LISP's eval is an example of our chartrunner+table; eval(x) is chartrunner+table(chart+complete input).

Now back to streams and state. A stream is an admission that because time and state are irrelevant to a function a procedure can exist in time and with state however it wants, so long as it implements the function. Consider a function that accepts a stream of integers and squares them all. If we have ->square->, this can run arbitrarily many times: but we have only one object coming in; we need a way to logically regroup the stream. A foreach operator would do this, but we don't want a foreach primitive: instead we make this transformation the duty of the table (viz., the evaluator). So a foreach operator exists at the level of the table and can invoke a new chartrunner to run a procedure: it looks like st<x>->foreach[chart]->st<y>, but the type for chart is x->chart->y.

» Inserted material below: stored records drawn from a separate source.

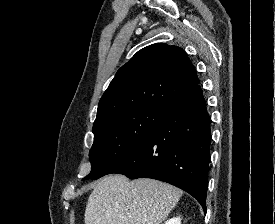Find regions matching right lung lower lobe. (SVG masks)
I'll use <instances>...</instances> for the list:
<instances>
[{
  "instance_id": "98d812e1",
  "label": "right lung lower lobe",
  "mask_w": 275,
  "mask_h": 224,
  "mask_svg": "<svg viewBox=\"0 0 275 224\" xmlns=\"http://www.w3.org/2000/svg\"><path fill=\"white\" fill-rule=\"evenodd\" d=\"M210 124L198 85L169 107L147 137L108 174L170 183L196 198L206 212Z\"/></svg>"
}]
</instances>
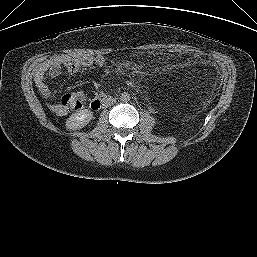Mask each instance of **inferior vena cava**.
<instances>
[{
  "mask_svg": "<svg viewBox=\"0 0 257 257\" xmlns=\"http://www.w3.org/2000/svg\"><path fill=\"white\" fill-rule=\"evenodd\" d=\"M115 100H111L108 105L114 104Z\"/></svg>",
  "mask_w": 257,
  "mask_h": 257,
  "instance_id": "602c4592",
  "label": "inferior vena cava"
}]
</instances>
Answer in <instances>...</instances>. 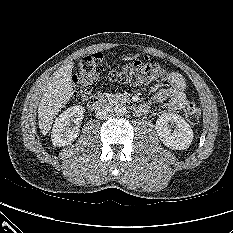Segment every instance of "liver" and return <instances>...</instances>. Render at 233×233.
Returning <instances> with one entry per match:
<instances>
[{"label": "liver", "instance_id": "obj_1", "mask_svg": "<svg viewBox=\"0 0 233 233\" xmlns=\"http://www.w3.org/2000/svg\"><path fill=\"white\" fill-rule=\"evenodd\" d=\"M73 66L71 62L58 68L44 90L38 107V125L44 135L50 130L57 113L73 95Z\"/></svg>", "mask_w": 233, "mask_h": 233}]
</instances>
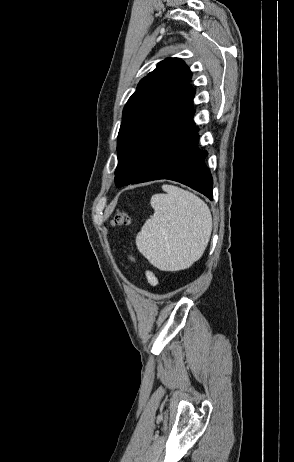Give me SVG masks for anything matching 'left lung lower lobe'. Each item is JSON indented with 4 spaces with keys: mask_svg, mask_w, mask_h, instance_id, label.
<instances>
[{
    "mask_svg": "<svg viewBox=\"0 0 294 462\" xmlns=\"http://www.w3.org/2000/svg\"><path fill=\"white\" fill-rule=\"evenodd\" d=\"M194 94L189 85L180 98L154 108L115 176L117 187L169 179L213 200V180L204 162L207 152L197 148Z\"/></svg>",
    "mask_w": 294,
    "mask_h": 462,
    "instance_id": "left-lung-lower-lobe-1",
    "label": "left lung lower lobe"
}]
</instances>
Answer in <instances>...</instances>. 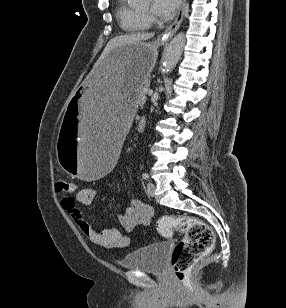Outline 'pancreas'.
<instances>
[{"label": "pancreas", "mask_w": 286, "mask_h": 308, "mask_svg": "<svg viewBox=\"0 0 286 308\" xmlns=\"http://www.w3.org/2000/svg\"><path fill=\"white\" fill-rule=\"evenodd\" d=\"M148 81H145L143 84H141L137 89V98H138V104L142 105L146 101V93L148 90Z\"/></svg>", "instance_id": "pancreas-1"}]
</instances>
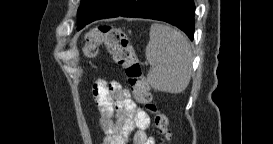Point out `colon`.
Masks as SVG:
<instances>
[{
	"label": "colon",
	"mask_w": 273,
	"mask_h": 144,
	"mask_svg": "<svg viewBox=\"0 0 273 144\" xmlns=\"http://www.w3.org/2000/svg\"><path fill=\"white\" fill-rule=\"evenodd\" d=\"M86 41L84 52L88 57L96 55L100 43L106 44L116 64L124 70L136 101L154 115V126L161 137V143H165L169 137L168 120L152 102L149 85L143 76V67L126 33L116 25L102 23L89 31Z\"/></svg>",
	"instance_id": "5ec220e1"
}]
</instances>
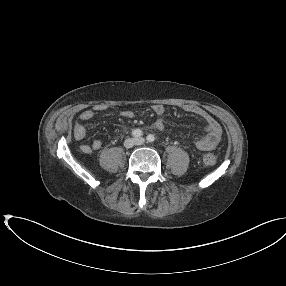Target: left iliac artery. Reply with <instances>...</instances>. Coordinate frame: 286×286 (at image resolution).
<instances>
[{"label":"left iliac artery","instance_id":"left-iliac-artery-1","mask_svg":"<svg viewBox=\"0 0 286 286\" xmlns=\"http://www.w3.org/2000/svg\"><path fill=\"white\" fill-rule=\"evenodd\" d=\"M146 139L148 142L152 143L155 141V136L152 134H149Z\"/></svg>","mask_w":286,"mask_h":286}]
</instances>
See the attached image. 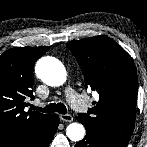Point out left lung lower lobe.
<instances>
[{"mask_svg": "<svg viewBox=\"0 0 147 147\" xmlns=\"http://www.w3.org/2000/svg\"><path fill=\"white\" fill-rule=\"evenodd\" d=\"M86 127V136L83 140L76 143L75 147H117L104 138L97 130L88 128L82 117H76Z\"/></svg>", "mask_w": 147, "mask_h": 147, "instance_id": "0a47b994", "label": "left lung lower lobe"}]
</instances>
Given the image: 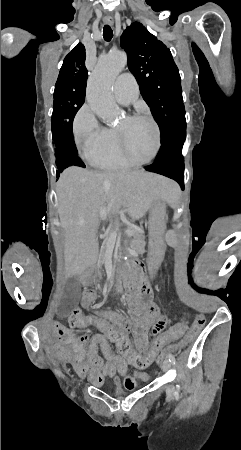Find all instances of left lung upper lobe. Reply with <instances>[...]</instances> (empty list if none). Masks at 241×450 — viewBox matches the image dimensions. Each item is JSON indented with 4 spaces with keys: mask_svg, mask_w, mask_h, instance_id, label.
Returning a JSON list of instances; mask_svg holds the SVG:
<instances>
[{
    "mask_svg": "<svg viewBox=\"0 0 241 450\" xmlns=\"http://www.w3.org/2000/svg\"><path fill=\"white\" fill-rule=\"evenodd\" d=\"M121 47L143 99L151 108L161 132V142L174 129L186 125L181 79L170 50L141 23L123 32Z\"/></svg>",
    "mask_w": 241,
    "mask_h": 450,
    "instance_id": "5c2ea615",
    "label": "left lung upper lobe"
}]
</instances>
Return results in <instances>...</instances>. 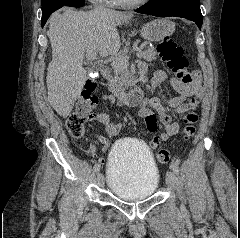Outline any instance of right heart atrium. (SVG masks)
I'll use <instances>...</instances> for the list:
<instances>
[{
    "mask_svg": "<svg viewBox=\"0 0 240 238\" xmlns=\"http://www.w3.org/2000/svg\"><path fill=\"white\" fill-rule=\"evenodd\" d=\"M90 1H105V2H111V0H90Z\"/></svg>",
    "mask_w": 240,
    "mask_h": 238,
    "instance_id": "1",
    "label": "right heart atrium"
}]
</instances>
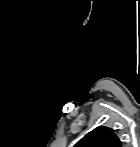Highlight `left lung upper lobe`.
I'll return each mask as SVG.
<instances>
[{
  "instance_id": "1",
  "label": "left lung upper lobe",
  "mask_w": 140,
  "mask_h": 147,
  "mask_svg": "<svg viewBox=\"0 0 140 147\" xmlns=\"http://www.w3.org/2000/svg\"><path fill=\"white\" fill-rule=\"evenodd\" d=\"M74 147H121V141L112 129L99 126L86 134Z\"/></svg>"
}]
</instances>
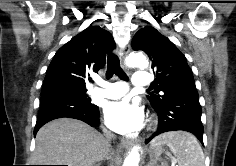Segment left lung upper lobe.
<instances>
[{
	"instance_id": "1",
	"label": "left lung upper lobe",
	"mask_w": 236,
	"mask_h": 166,
	"mask_svg": "<svg viewBox=\"0 0 236 166\" xmlns=\"http://www.w3.org/2000/svg\"><path fill=\"white\" fill-rule=\"evenodd\" d=\"M132 48L144 51L152 60L157 77L151 87L156 94L150 93L147 98L155 110L166 106L177 96L198 94L185 56L154 27L140 29L132 40Z\"/></svg>"
}]
</instances>
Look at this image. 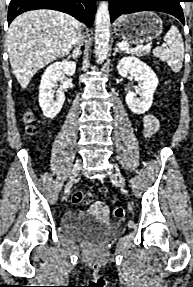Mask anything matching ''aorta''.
Masks as SVG:
<instances>
[{
  "label": "aorta",
  "instance_id": "762f6f07",
  "mask_svg": "<svg viewBox=\"0 0 193 287\" xmlns=\"http://www.w3.org/2000/svg\"><path fill=\"white\" fill-rule=\"evenodd\" d=\"M110 38V15L108 3L101 2L95 19V56L98 62H103L108 55Z\"/></svg>",
  "mask_w": 193,
  "mask_h": 287
}]
</instances>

Iteration, recursion, streaming, and so on should all be handled at the level of the table and the chartrunner: which means that, in sum, the top-level chartrunner handles all state. Splendid, and (although getting it to work the first time might be nasty) quite simple.

Object orientation can now be dealt with: an object can be described reasonably as a (stateless) function obj which represents the object's behavior in any state. The runner only needs to add a node that accepts a stream as input and produces the inputs for obj based on the elements of the stream. In this way the state (the stream consumer) is factored completely away from the object behavior (the function obj). The object dies when its input stream is gone. An output stream can be produced or the function's state at its death can be the output, as desired.

Now, programs can be passed as data anywhere that they can be executed: generally an evaluator (chartrunner+table) can evaluate any chart that its evaluation produces. So we have a highly controlled ability to produce and evaluate code, treated entirely as data.

It is the chartrunner's prerogative to give input to the procedures it evaluates. This means that it can, for instance, run one chart with one set of inputs, use this in a conditional to choose one of two tables to use on another chart, evaluate that, pass its output to another chart, and so on. This is the next notational adventure: to find a way to represent a chartrunner's behavior as a chart. When this is done, theory is ready for implementation.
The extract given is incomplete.